My question is regarding normality of sylow subgroup. In the second sylow subgroup we know that $p$-sylow subgroups conjugate. And I noticed that when we trying to prove simplicity of a group, whenever we found that the number of $p$-sylow subgroups is $1$ we conclude that it is normal and hence the group is not simple. However the second theorem of sylow said that ( there exist $g$ such that $gPg^{-1} = P$) but in a normal subgroup we have to have all $g$ of $G$ satisfying this not just one $g$. Can any body explain why we say that $p$-sylow subgroup is normal when we have only one of them?
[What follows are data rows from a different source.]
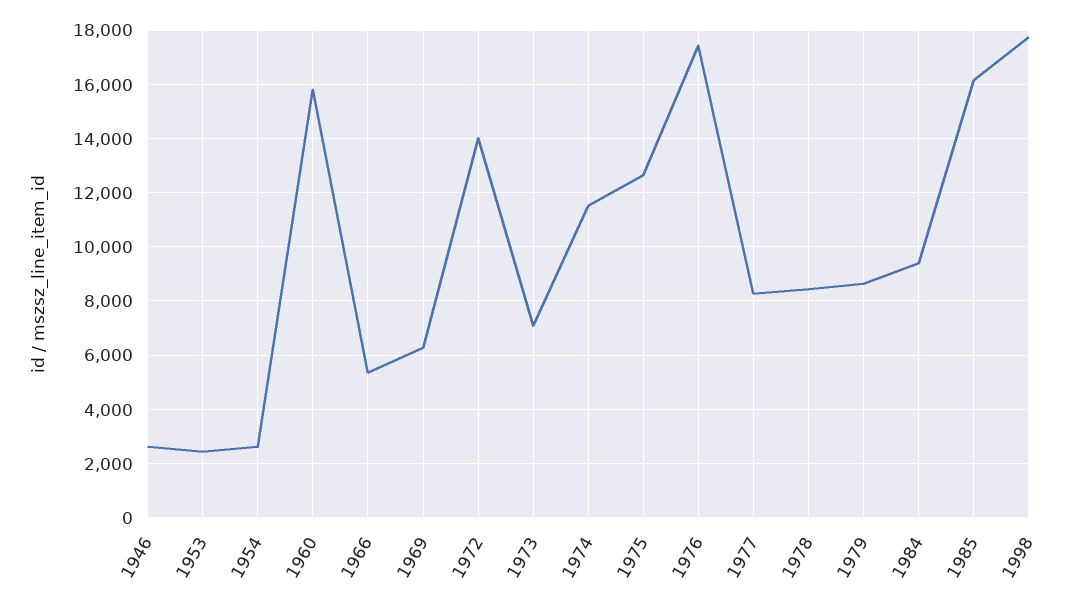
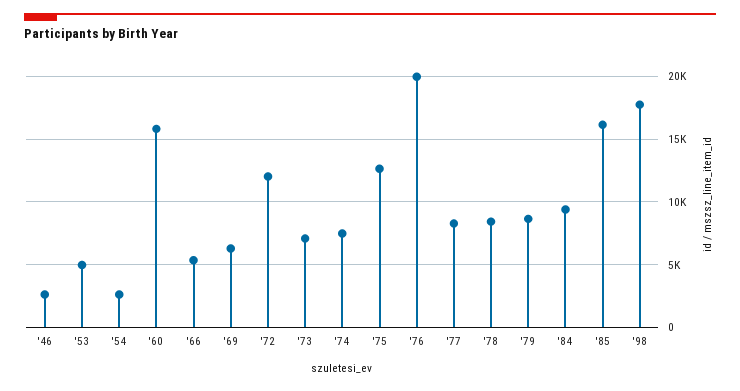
1953: 2500 -> 5000
1972: 14000 -> 12000
1974: 11500 -> 7500
1976: 17500 -> 20000

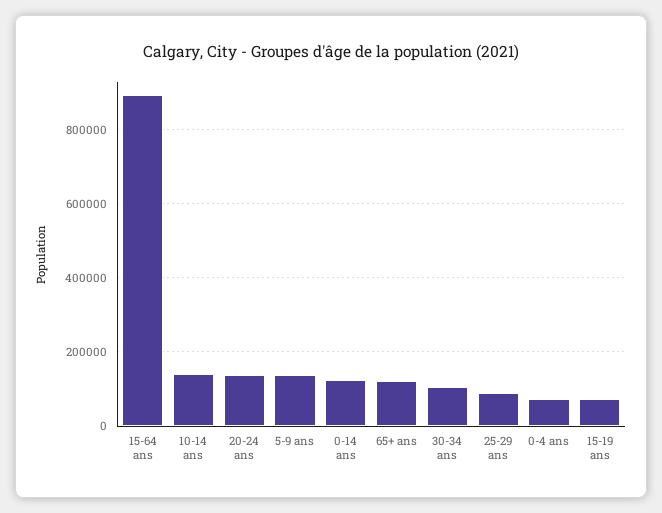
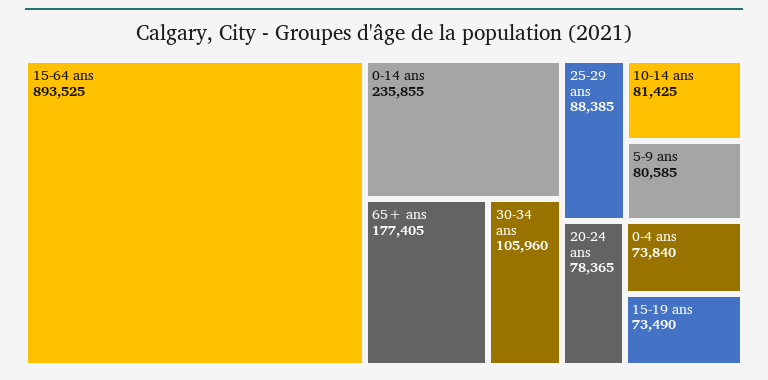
10-14 ans: 140000 -> 81425
20-24 ans: 140000 -> 78365
5-9 ans: 140000 -> 80585
0-14 ans: 120000 -> 235855
65+ ans: 120000 -> 177405

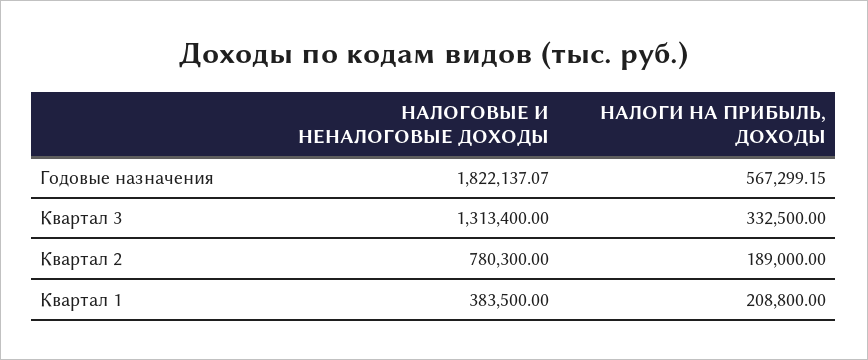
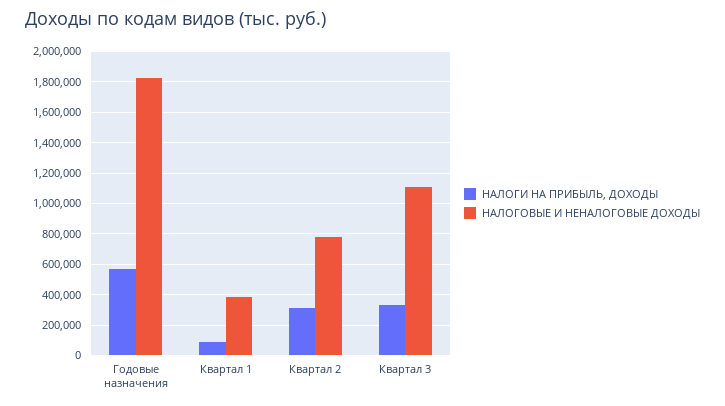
НАЛОГОВЫЕ И НЕНАЛОГОВЫЕ ДОХОДЫ, Квартал 3: 1313400 -> 1100000
НАЛОГИ НА ПРИБЫЛЬ, ДОХОДЫ, Квартал 2: 189000 -> 300000
НАЛОГИ НА ПРИБЫЛЬ, ДОХОДЫ, Квартал 1: 208800 -> 100000

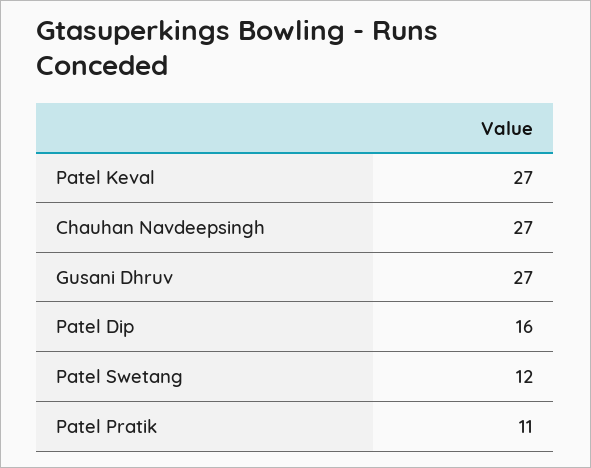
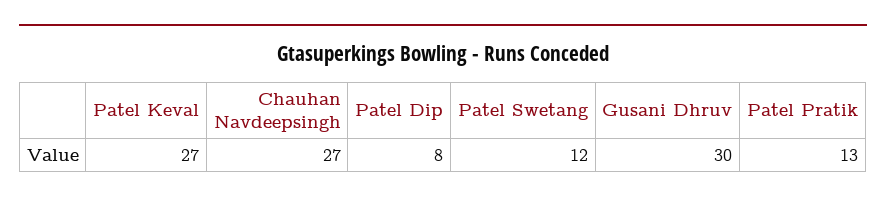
Gusani Dhruv: 27 -> 30
Patel Dip: 16 -> 8
Patel Pratik: 11 -> 13

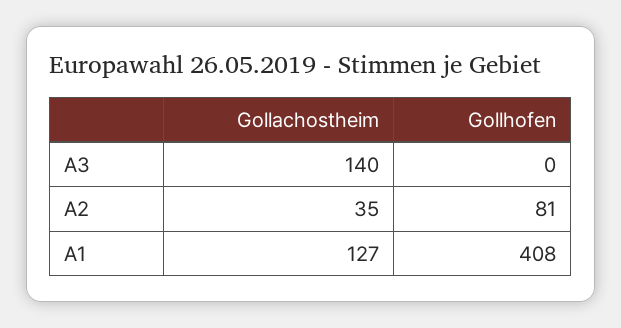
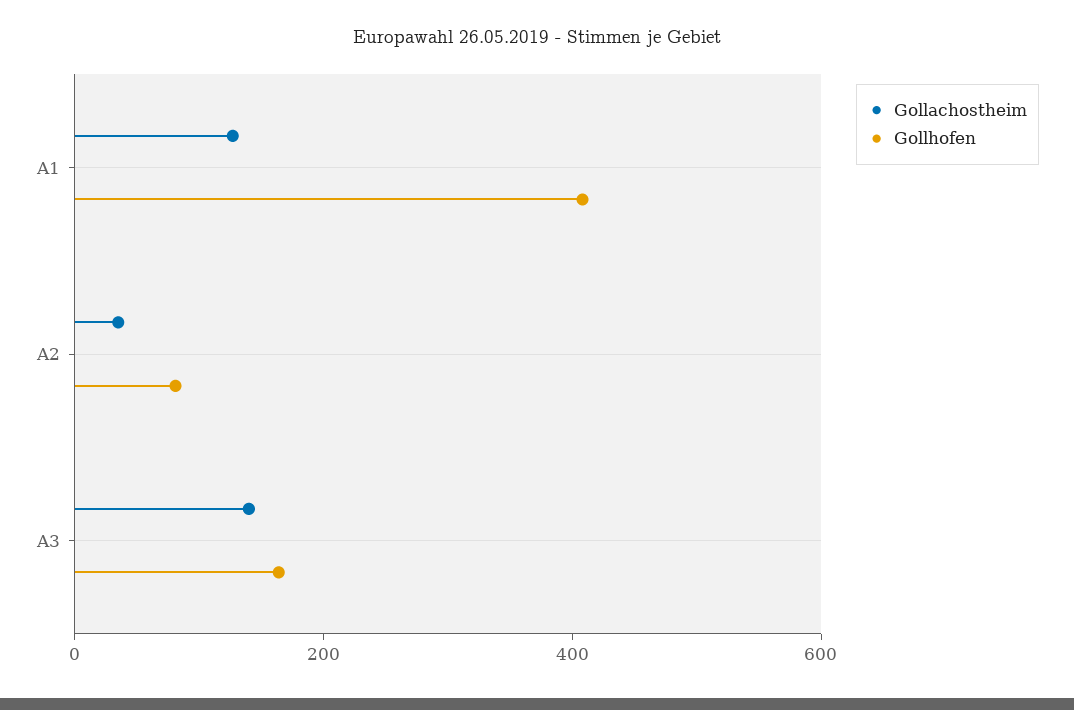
Gollhofen, A3: 0 -> 150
• Every conjugate of a sylow subgroup would be a sylow subgroup. If there is only one, then every conjugate has to coincide. – lulu Jan 3 '18 at 2:34
• Because ALL conjugates have the same order as $P$ so they are still Sylow, but there is only one. – Randall Jan 3 '18 at 2:35
• Thank you lulu for your kind reply. But really I didn't get it . Do you mean it work like conjugacy classes so for any g we have that gPg^_1=P . And also what do you mean when you say they coincide. – Rosa Jan 3 '18 at 2:38
• @Rosa One way to see that $$for any $g \in G$ and Sylow-$p$ subgroup $P$, we have $gPg^{-1}$ is also a Sylow-$p$ subgroup$"$ is to check that the map $\phi: P \to gPg^{-1}$ defined by $a \mapsto gag^{-1}$ is an isomorphism. It then follows that since $P$ is the unique Sylow $p$-subgroup of $G$, we must have $gPg^{-1} = P$. Hence $P$ is normal in $G$. – Alex Vong Jan 3 '18 at 2:55

The proof of Sylow's theorems is done by letting the group act on the Sylow $p$-subgroups through conjugation. (Or at least one proof - the one I know of - is constructed through this way)
Let $G$ be the proof and let $\mathrm{Syl}_p(G)$ be the set of Sylow $p$-subgroups. Let $P\in \mathrm{Syl}_p(G)$. If the number of Sylow $p$-groups is 1, this means that the orbit of $P$ is just 1 length. This implies $P^G = P$. Or in other words: $(\forall g\in G)(P^g=P)$.
You can also see this through the third Sylow Theorem: $$n_p(G) = |G: N_G(P)|$$ If $n_p(G)=1$ then $|N_G(P)| = |G|$. Now $N_G(P)$ is by definition: $|\{g\in G: P^g = P\}|$. If this should have the same order as $G$ then $N_G(P) = G$